Ground beef has doubled in price in the last year alone. That's with a climbing dollar and the largest glut of cheap fuel in about forty years, both of which are temporary economic situations. What happens when the macroeconomic headwinds really start to blow?
I probably don't need to tell my lovely Americans that food is getting really expensive, but I might need to suggest that the window is closing on your legal options to do something about it with the comparatively vast amount of house/property you have access to:
Let me ask you an archonological question. Why, when the shadow state has had rainmaking technology since the Vietnam War, has the Californian drought persisted as long as it has? It's a Cui Bono question. Who are the first to fail financially and get turfed off their land? The small, independent farmers. And who do they sell to for pennies on the dollar? Giant agribusinesses.
And what happens when you centralise the food supply around one or two giant agribusinesses? Food gets Uber'd. Here's a Monsanto exec refusing to drink a glass of Ready Round Up immediately after declaring it was perfectly safe for humans and you could drink a whole quart of the stuff with no effect. He actually says "I'm not stupid!" Centralisation leads to worse food, less varieties of it, with more genetic modifications... and we will pay a premium for it in the end.
Not only is food for the masses being centralised under an archonic regime, this is happening at the same time as people who can afford to say "I'm not stupid!" on TV are buying up properties that have their own farmland.
The agrarian is hugely political. Any individual attempt to decentralise what they are busy centralising leads to pain.
- The EPA is banning wood-burning stoves. Plug into the grid, peon.
- An Oregon man was jailed for collecting rainwater on his own property.
- Florida is challenging off-the-grid living wherever it can.
- There are multiple laws moving through various senates to ban or restrict growing food in residential areas.
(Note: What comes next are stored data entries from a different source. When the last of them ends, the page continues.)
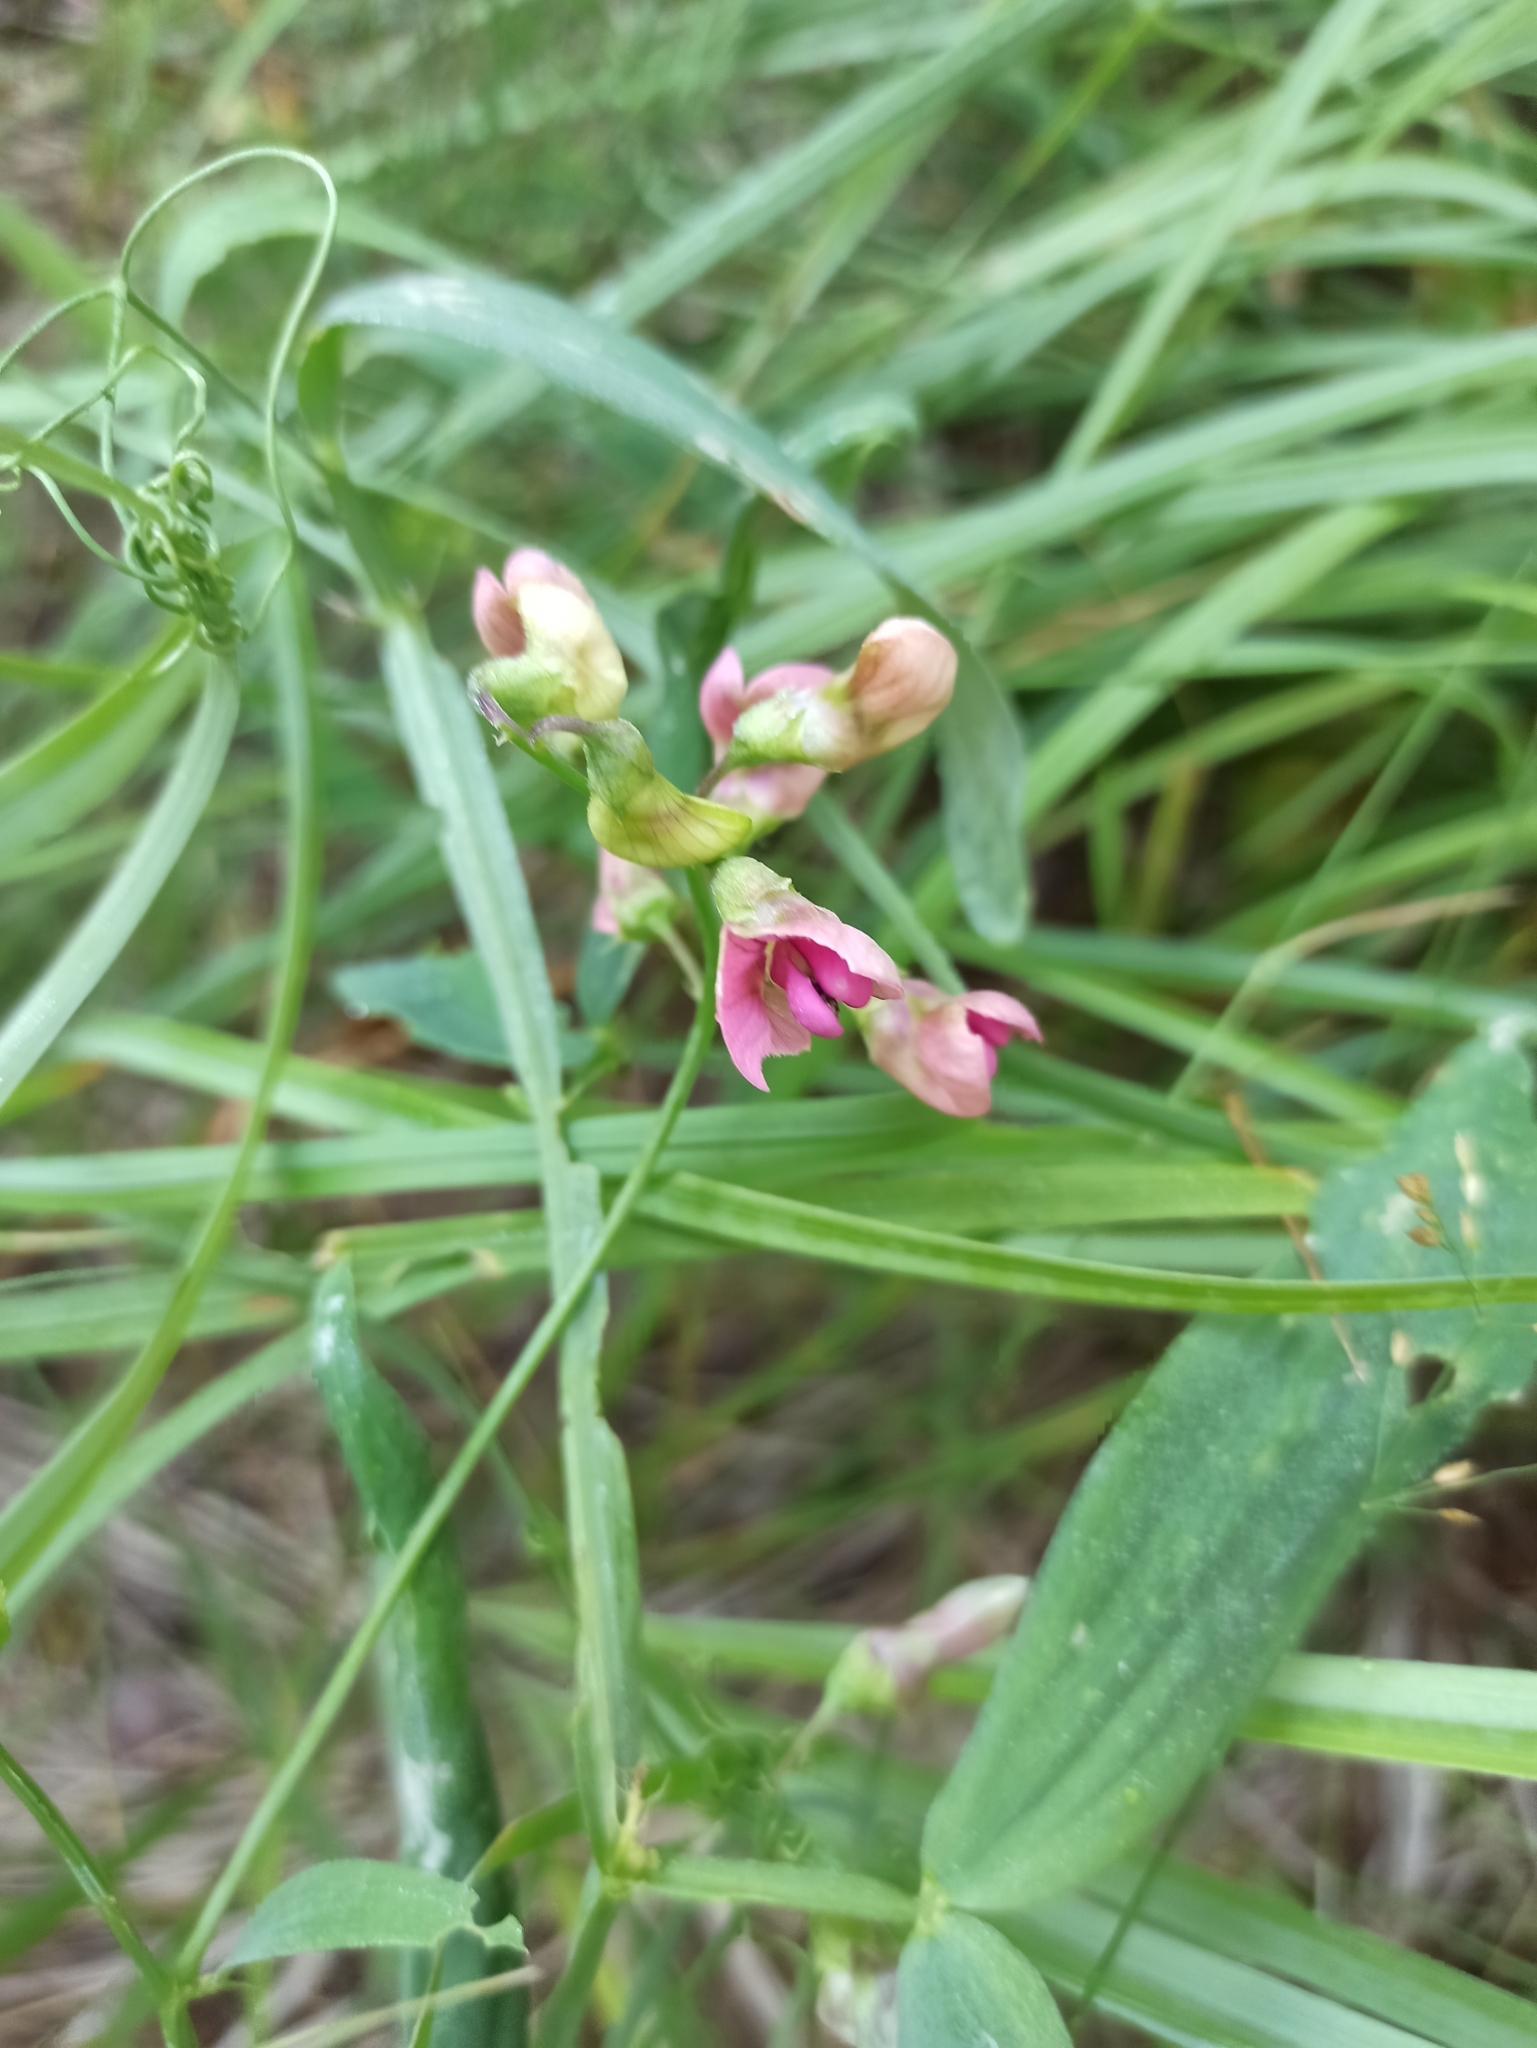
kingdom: Plantae
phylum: Tracheophyta
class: Magnoliopsida
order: Fabales
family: Fabaceae
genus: Lathyrus
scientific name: Lathyrus sylvestris
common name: Flat pea
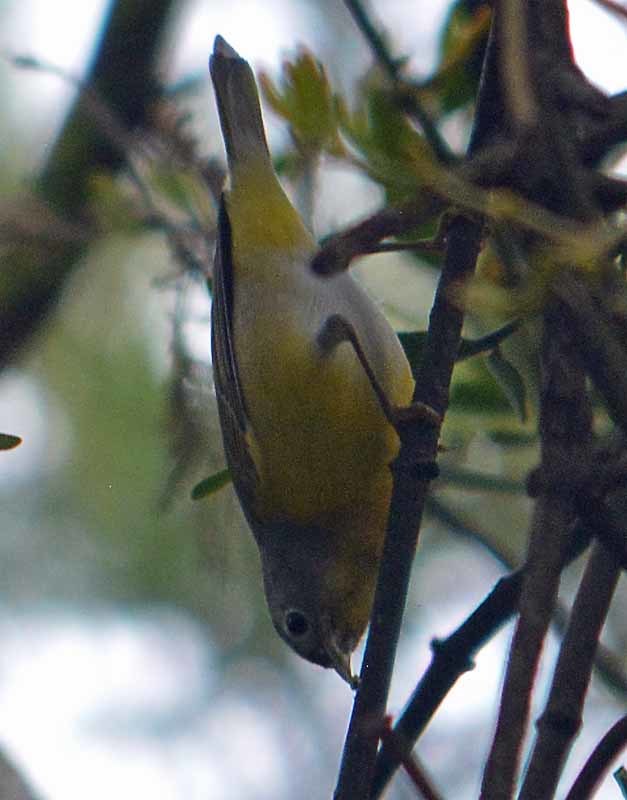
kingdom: Animalia
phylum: Chordata
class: Aves
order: Passeriformes
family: Parulidae
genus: Leiothlypis
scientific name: Leiothlypis ruficapilla
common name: Nashville warbler
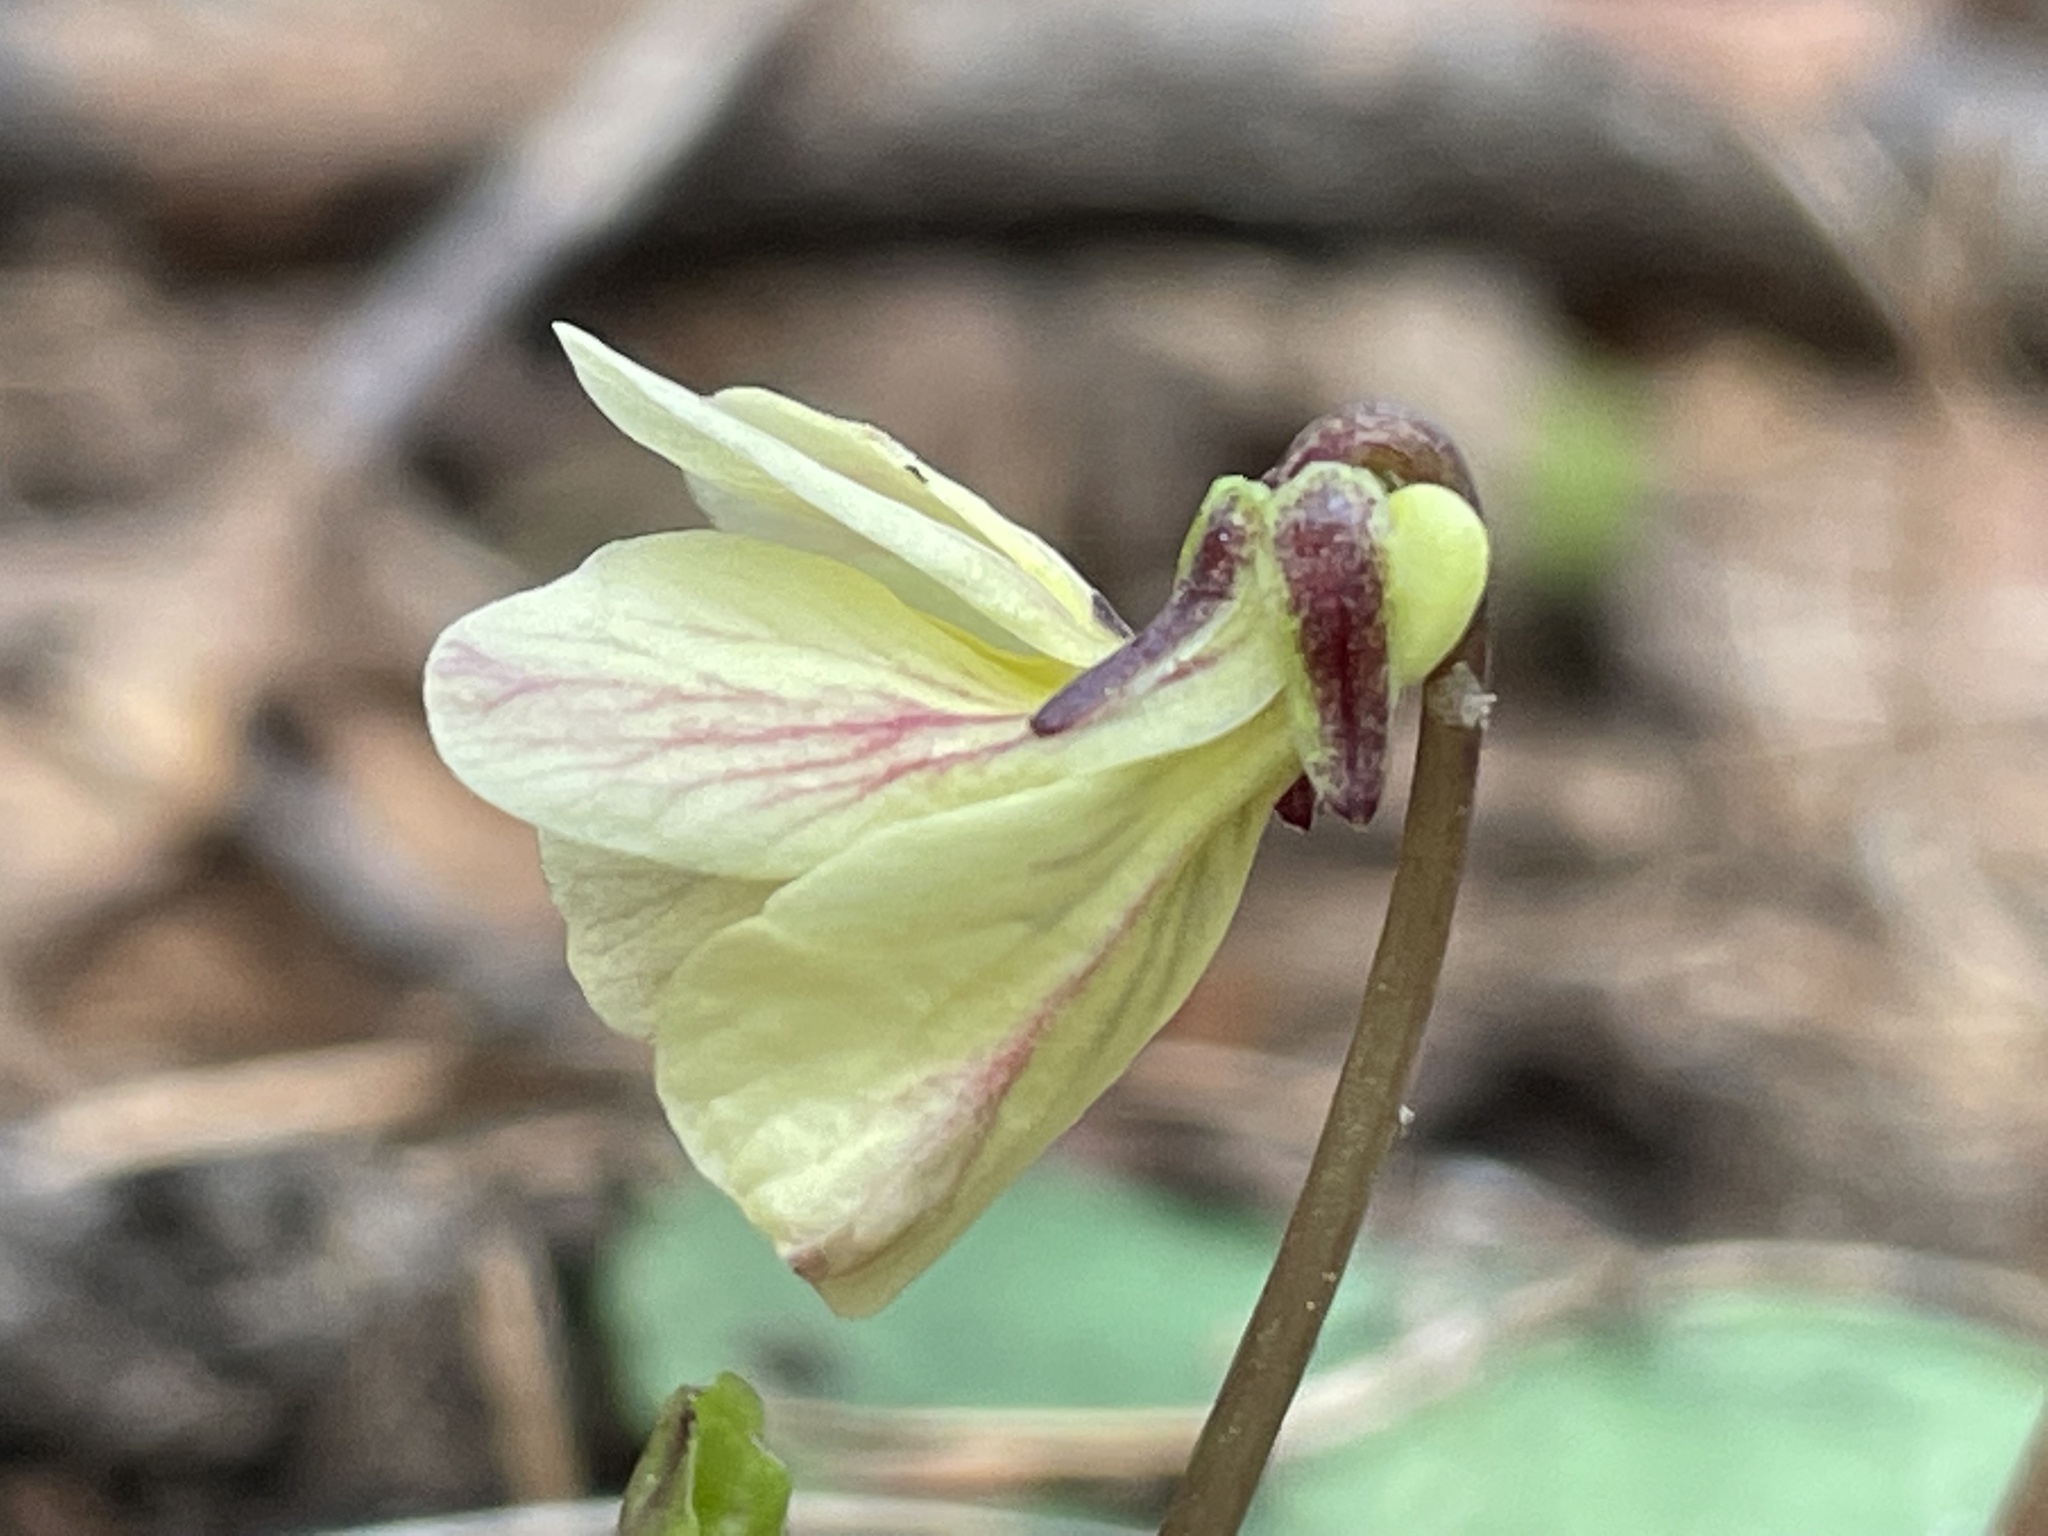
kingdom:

The net effect of all these moves is that we will pay more and more for worse and worse food and we will let it happen because we no longer have the word for acorn. But at least the $150 vegetarian monsanchos will be delivered to your door in twenty minutes?
This does not improve or self-solve in the medium term. Get rich enough to afford proper food or get decentralising. It may not seem like it but this is actually good news. You cannot stop Nobel Peace Prize winner Barack Obama starting his ninth Arab war but you can certainly sow a few seeds in some raised planters. It falls to you to attempt to reverse the widening trend between reality and the virtual. On an individual basis, magical folk need to close that gap. Otherwise we'll be stuck paying The Surge on everything in Creation.
Flee to the forest or flee to the virtual world. The choice is yours but you can't stay here.